Zheng, Zhihan and Tan, Yu-an and Chen, Zihan and Lu, Zheng and Meng, Weizhi and Wang, Shuo (2026) Empowering IoT Security : Automated Identification of Standard Library Functions in RTOS Firmware with LLM and RAG. IEEE Internet of Things Journal. ISSN 2327-4662
IoT-59503-2025_Proof_hi.pdf - Accepted Version
Available under License Creative Commons Attribution.
Download (1MB)
Abstract
Reverse engineering embedded firmware for Real-Time Operating Systems (RTOS) is a formidable challenge in Internet of Things security. The common practice of stripping symbolic information from firmware to optimize performance and storage makes identifying standard library functions exceptionally difficult, creating a significant bottleneck for functional analysis and vulnerability discovery. This paper introduces a novel, automated method for identifying these functions in RTOS firmware by leveraging Large Language Models. Our approach operates directly on raw binary code, requiring no symbolic or debugging information, and demonstrates broad generalizability across diverse hardware architectures and compilers.
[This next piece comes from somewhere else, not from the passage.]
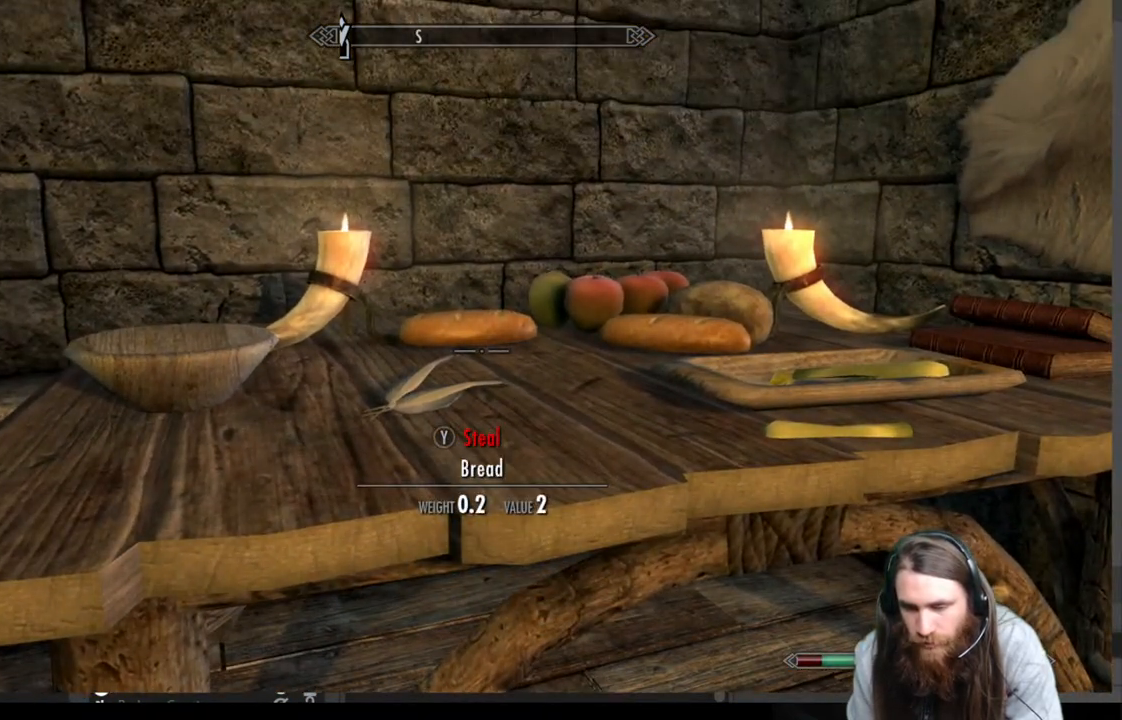
{"buttons": [], "left_stick": "center", "right_stick": "center", "events": [[300, "Y", "down"], [417, "Y", "up"]]}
At its core, the method combines Retrieval-Augmented Generation (RAG) to enhance identification accuracy with a newly designed Adaptive Iterative Screening Algorithm (AISA), which optimizes analysis efficiency by prioritizing candidate functions based on a weighted score of call frequency, call depth, and address proximity to reduce token costs. We validated our method through rigorous experimentation on Zephyr RTOS firmware spanning nine architectures (e.g., ARM, MIPS, RISC-V). The results are compelling: our approach achieves a 90.59% accuracy rate in identifying standard library function names. Moreover, its application to commercial IoT firmware confirms its high efficiency, identifying functions significantly faster and more economically than traditional heuristic techniques. This work contributes a powerful, general-purpose, and cost-effective solution for automated firmware analysis.